[[ Provided material, beginning ]]
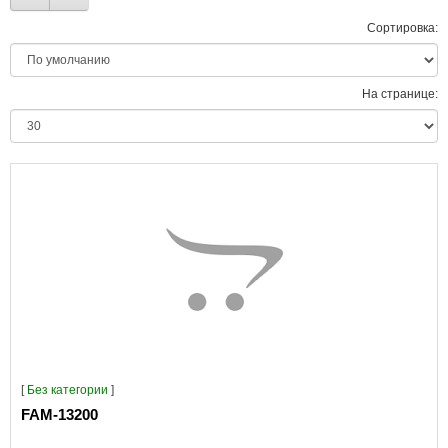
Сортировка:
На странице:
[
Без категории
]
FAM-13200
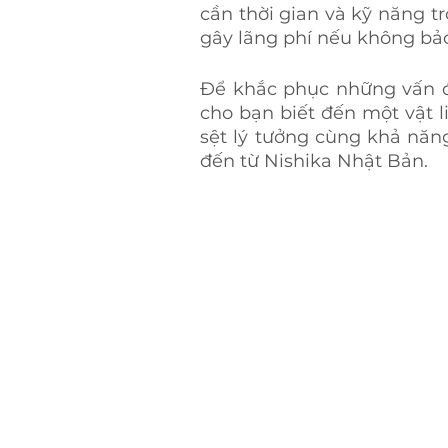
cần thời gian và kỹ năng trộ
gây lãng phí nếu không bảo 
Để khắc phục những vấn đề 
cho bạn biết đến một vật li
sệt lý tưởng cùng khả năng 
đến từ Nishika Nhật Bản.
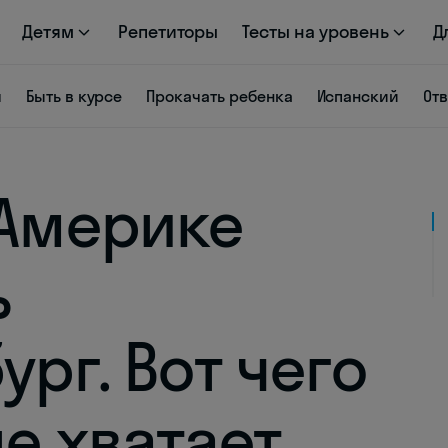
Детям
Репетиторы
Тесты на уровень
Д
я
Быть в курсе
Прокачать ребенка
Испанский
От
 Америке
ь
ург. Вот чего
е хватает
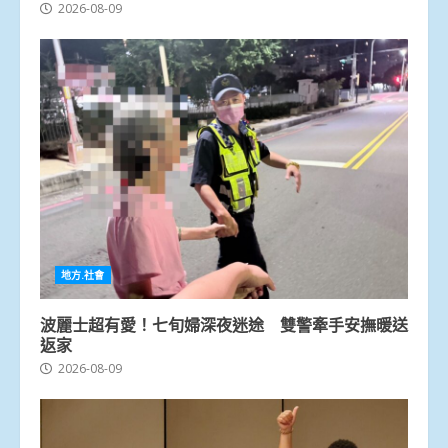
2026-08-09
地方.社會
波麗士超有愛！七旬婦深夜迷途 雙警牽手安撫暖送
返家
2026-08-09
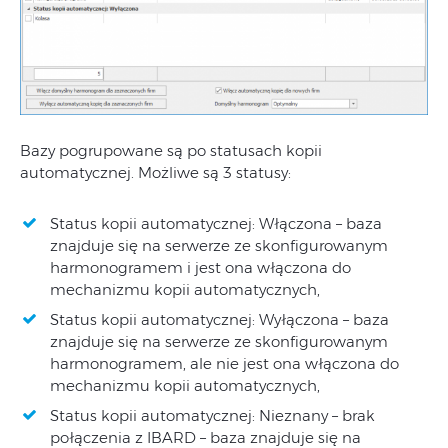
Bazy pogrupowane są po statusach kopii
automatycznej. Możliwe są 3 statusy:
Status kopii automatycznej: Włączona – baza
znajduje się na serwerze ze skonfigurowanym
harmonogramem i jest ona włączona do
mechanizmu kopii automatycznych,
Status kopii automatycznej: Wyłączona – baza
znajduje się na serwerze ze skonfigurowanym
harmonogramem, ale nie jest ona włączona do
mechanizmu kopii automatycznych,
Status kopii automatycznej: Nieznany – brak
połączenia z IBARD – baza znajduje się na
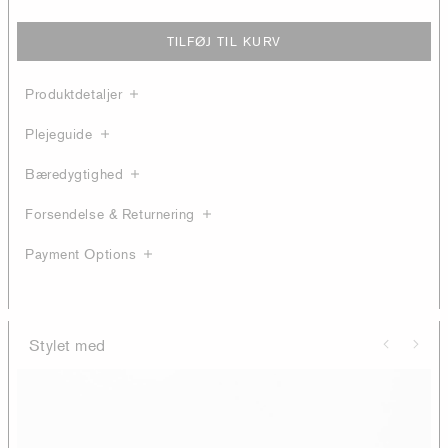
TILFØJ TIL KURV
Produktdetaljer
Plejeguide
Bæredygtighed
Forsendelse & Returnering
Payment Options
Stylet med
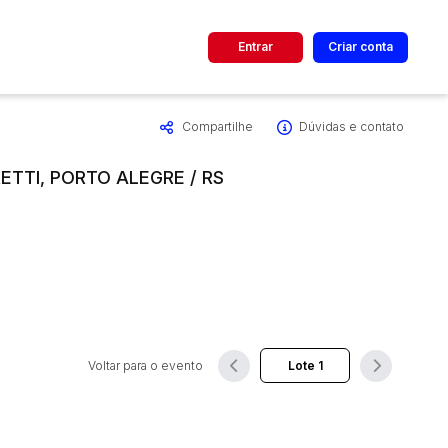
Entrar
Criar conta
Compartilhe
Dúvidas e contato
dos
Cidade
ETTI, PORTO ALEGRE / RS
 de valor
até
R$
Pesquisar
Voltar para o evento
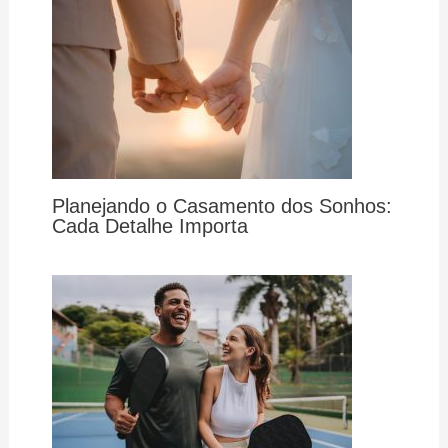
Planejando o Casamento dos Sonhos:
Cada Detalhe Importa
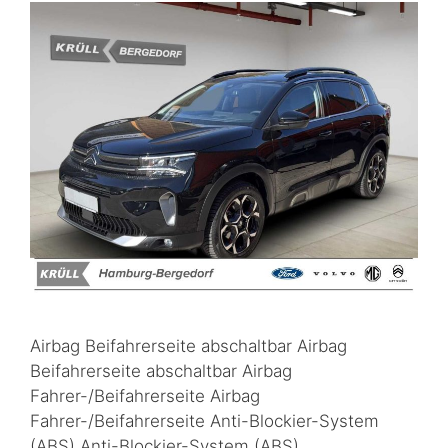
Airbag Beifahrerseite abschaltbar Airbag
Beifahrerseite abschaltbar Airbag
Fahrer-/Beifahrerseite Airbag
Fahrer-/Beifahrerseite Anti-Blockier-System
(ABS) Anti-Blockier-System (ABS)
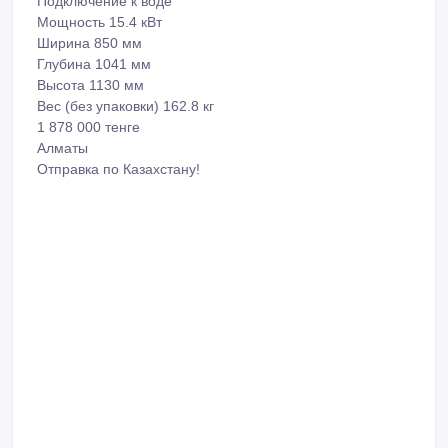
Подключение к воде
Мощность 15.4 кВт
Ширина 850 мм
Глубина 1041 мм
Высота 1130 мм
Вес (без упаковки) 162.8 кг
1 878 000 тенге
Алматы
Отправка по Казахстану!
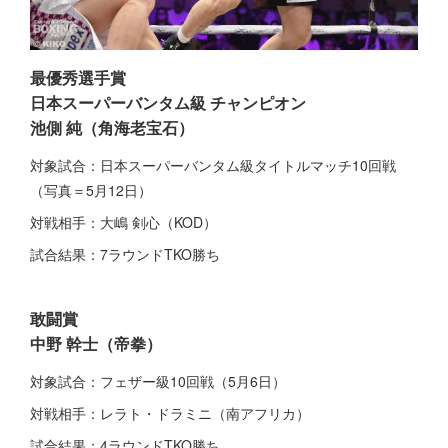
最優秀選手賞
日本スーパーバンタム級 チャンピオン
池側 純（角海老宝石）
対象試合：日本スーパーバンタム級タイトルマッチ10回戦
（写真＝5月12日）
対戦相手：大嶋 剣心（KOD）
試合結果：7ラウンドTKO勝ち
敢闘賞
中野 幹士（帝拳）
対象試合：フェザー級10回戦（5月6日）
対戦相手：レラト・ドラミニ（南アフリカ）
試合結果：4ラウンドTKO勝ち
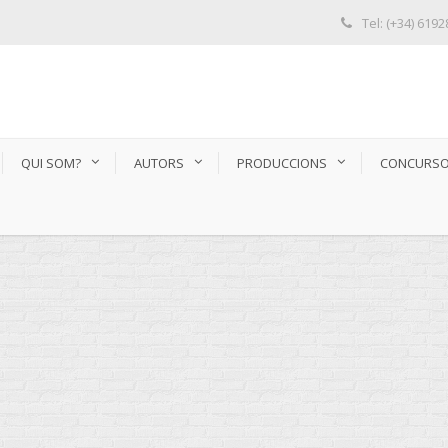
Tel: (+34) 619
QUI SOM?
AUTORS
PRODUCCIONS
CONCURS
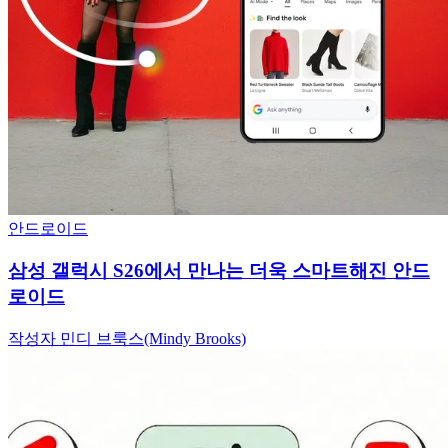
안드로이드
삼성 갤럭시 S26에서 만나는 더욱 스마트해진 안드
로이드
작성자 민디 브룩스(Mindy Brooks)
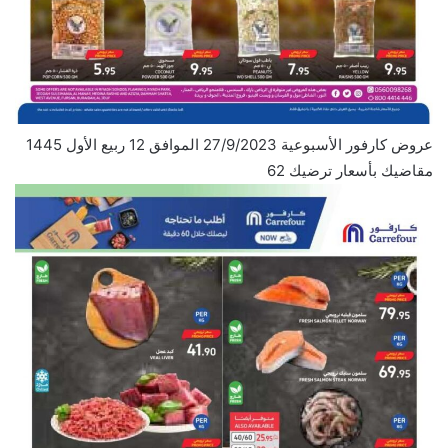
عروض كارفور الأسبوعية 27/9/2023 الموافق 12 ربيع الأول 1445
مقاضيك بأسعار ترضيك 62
[[ Provided material, end ]]
[[ Provided material, beginning ]]
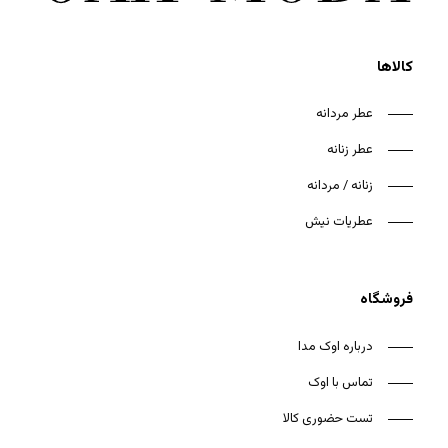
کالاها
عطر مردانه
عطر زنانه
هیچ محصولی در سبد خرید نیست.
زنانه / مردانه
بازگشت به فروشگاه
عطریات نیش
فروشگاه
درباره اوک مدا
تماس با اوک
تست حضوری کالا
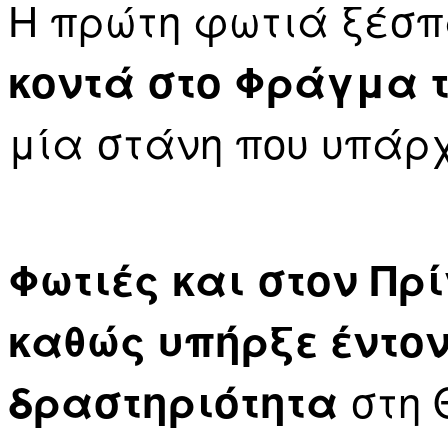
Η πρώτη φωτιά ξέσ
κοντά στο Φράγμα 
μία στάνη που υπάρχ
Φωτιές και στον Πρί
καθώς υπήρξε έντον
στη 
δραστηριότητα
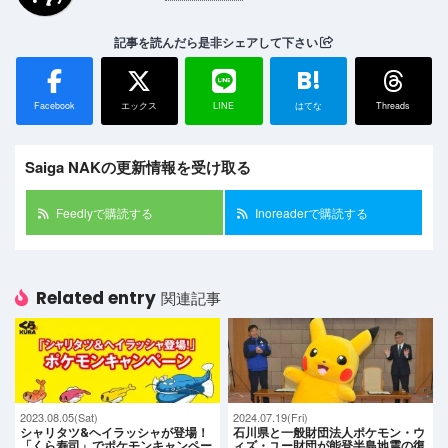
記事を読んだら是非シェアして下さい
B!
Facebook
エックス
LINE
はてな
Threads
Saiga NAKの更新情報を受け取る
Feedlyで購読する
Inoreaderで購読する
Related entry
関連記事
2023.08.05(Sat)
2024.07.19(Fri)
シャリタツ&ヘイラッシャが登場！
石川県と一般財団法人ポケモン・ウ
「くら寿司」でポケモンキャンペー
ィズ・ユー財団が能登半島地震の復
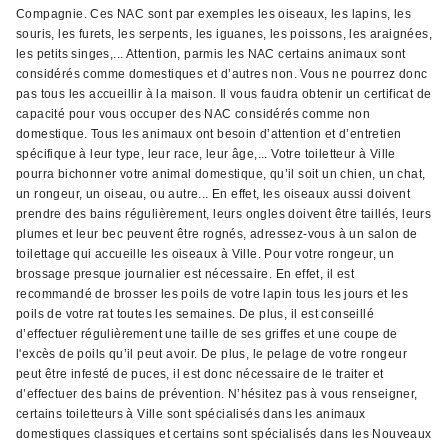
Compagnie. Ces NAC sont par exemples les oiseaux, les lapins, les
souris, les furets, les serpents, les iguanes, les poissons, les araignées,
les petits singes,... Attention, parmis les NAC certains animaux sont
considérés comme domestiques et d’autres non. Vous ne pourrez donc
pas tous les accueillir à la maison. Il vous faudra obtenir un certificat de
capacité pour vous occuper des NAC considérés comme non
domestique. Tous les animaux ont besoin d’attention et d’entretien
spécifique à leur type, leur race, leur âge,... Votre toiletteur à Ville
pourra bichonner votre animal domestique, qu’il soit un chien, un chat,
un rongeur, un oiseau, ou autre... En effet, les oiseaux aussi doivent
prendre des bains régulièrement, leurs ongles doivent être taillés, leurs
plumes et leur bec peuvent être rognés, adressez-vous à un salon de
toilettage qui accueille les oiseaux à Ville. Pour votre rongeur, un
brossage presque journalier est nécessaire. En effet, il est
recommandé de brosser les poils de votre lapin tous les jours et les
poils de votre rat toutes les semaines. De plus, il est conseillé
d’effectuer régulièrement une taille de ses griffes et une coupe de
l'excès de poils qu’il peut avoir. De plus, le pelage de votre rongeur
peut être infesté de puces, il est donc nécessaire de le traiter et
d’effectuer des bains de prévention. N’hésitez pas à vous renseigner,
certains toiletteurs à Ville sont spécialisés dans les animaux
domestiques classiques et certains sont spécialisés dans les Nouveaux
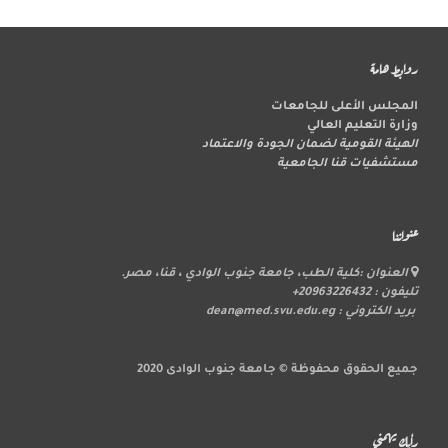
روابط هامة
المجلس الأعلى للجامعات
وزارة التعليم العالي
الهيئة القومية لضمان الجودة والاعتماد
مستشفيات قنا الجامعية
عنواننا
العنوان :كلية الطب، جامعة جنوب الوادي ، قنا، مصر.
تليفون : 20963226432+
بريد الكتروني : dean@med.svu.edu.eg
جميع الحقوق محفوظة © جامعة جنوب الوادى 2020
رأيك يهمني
[[ Provided material, end ]]
Written task.
Within the records above, how many lines include the word "peut"? State the number by itself.

Solved exercise.
2